TEXT SECTION:

BEGIN

If you fail to keep the grate evenly covered with coal you can end up with it all burning away where it was thinnest, which easily happens in the hard to reach corners.  You will now have a hole in the fire which lets the cold air from under the grate flow very easily past the fire and into the fire tubes to the funnel.  This cold air will not heat the boiler water, and you will probably quickly run out of steam.  The answer is to make sure that you use the shovel to spread the coal all over the fire, but sometimes this problem may occur (especially if you let inexperienced drivers borrow your loco).  If the problem does occur the first indication is often audible as you will hear an almost musical "low note" as every cylinder stroke exhausts up the funnel.  I suspect that this is caused by the exhaust steam being able to easily pull more draught through the hole in the fire and up the funnel, but whatever the reason it is a useful warning that you need to do something quickly to sort out the fire.
The result of over coaling a Station Road Steam Stafford model steam locoOver coaling was mentioned previously, and this photo taken when the grate assembly was removed for cleaning shows the result of doing so.  In their determination to make a good deep fire, or simply in an effort not to let a hole develop in the fire, the driver on this occasion has added too much coal and managed to push it over the grate backplate.  This is waste of coal as it will not burn in the bottom of the firebox; but worse, if too much coal is pushed over the backplate it could start to block the fire tubes in the boiler.  The backplate reaches up to about the level of the middle of the two larger diameter fire tubes, and its purpose is to create a space between the fire and the boiler end so that the hot fire gasses can easily flow into all of the fire tubes (on its way to the funnel) to heat as much water as possible in the boiler.  As Robert Stevenson found back in the days of the historic Rocket locomotive, the more fire tubes you have in your boiler the more steam you can produce.  So if you over coal and start to cover, or block up, the fire tubes you will seriously limit the ability of the boiler to create steam.  In extreme cases over coaling is as bad as under coaling, so the art of firing is probably the most difficult to acquire skill to acquire.

Improving your Driving Skills.

The first, and most important skill to acquire, is to be able to operate the injector to add water to the boiler while driving the loco.  There is no difference in the way you operate the injector but you have to get used to operating it without constantly looking for the water overflow or watching the water rise in the sight glass as you really need to keep watching the track in front of the loco.  To start with try operating the injector on a section of track were you can see some distance ahead, for example on a nice long straight, because you can then afford to take your eyes off the track for a short while.  I know that I keep stressing the need to look ahead, but it is from personal experience.  In the past I've been rammed by other drivers who were looking down at their engine instead of looking ahead to see me stopped at a signal, and if you look at the "Problems" page of this website you can see what happened when I first tried operating an injector while driving.  On that occasion I failed to see a piece of building debris that was knocked beside the track and ended up well of the rails.

END

Saved entries:
BEGIN

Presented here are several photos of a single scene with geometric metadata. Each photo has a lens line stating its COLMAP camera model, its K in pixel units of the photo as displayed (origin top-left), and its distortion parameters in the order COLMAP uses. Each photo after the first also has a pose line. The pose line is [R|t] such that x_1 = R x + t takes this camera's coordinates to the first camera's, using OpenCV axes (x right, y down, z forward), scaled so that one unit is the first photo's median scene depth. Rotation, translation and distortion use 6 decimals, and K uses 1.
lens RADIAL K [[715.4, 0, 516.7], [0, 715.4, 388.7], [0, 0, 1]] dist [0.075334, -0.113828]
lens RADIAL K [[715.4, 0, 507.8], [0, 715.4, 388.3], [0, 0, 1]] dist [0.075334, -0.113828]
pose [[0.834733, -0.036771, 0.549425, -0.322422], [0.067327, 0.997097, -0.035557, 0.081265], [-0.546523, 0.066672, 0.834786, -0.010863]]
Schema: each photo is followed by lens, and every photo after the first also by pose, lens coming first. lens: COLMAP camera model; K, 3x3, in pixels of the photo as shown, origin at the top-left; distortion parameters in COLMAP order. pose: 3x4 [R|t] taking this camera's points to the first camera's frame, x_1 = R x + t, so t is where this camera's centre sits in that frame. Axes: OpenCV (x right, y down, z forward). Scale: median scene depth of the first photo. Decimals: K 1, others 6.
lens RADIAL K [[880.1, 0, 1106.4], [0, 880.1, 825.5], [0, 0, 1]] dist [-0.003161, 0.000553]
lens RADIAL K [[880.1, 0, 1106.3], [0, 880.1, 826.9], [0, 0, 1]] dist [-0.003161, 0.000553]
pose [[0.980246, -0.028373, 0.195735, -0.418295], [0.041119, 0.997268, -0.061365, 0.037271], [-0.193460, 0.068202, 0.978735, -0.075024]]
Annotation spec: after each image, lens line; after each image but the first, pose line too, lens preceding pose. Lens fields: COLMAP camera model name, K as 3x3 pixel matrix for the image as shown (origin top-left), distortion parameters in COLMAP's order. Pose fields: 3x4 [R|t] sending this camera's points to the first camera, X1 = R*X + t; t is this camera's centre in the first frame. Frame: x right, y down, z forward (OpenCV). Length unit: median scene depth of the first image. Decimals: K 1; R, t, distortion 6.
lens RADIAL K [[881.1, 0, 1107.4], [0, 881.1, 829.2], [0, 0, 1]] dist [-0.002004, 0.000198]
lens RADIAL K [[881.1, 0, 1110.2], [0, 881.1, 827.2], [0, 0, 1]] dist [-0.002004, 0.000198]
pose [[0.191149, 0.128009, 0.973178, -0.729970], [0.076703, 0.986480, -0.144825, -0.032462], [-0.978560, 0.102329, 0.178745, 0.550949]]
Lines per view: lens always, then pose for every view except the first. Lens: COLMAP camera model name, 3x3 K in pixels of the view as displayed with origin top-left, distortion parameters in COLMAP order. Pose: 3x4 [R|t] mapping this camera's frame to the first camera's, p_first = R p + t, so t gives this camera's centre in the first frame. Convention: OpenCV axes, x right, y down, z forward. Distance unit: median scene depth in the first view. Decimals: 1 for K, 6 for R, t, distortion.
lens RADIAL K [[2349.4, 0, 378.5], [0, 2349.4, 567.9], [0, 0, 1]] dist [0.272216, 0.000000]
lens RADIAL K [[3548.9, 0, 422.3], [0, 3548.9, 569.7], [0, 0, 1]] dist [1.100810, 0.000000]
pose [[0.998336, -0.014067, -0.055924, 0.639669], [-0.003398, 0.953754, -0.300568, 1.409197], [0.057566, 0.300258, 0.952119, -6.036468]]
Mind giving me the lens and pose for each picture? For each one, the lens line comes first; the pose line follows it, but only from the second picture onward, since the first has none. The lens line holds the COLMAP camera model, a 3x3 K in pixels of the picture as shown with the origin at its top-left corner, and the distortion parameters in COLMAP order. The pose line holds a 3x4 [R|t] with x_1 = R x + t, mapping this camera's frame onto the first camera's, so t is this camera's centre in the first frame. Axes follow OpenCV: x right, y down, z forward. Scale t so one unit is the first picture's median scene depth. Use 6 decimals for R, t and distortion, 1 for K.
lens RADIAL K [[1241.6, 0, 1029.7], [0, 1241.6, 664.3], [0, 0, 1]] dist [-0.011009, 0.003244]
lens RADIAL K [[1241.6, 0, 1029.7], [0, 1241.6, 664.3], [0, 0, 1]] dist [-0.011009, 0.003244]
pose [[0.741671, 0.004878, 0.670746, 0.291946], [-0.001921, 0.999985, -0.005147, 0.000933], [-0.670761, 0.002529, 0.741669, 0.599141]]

END

TASK REQUIREMENTS:
In the text on firing and driving a model steam loco, what is often the first sign that a hole has formed in the fire?

SOLUTION FOR THIS PROBLEM:
An almost musical "low note" that you can hear as every cylinder stroke exhausts up the funnel.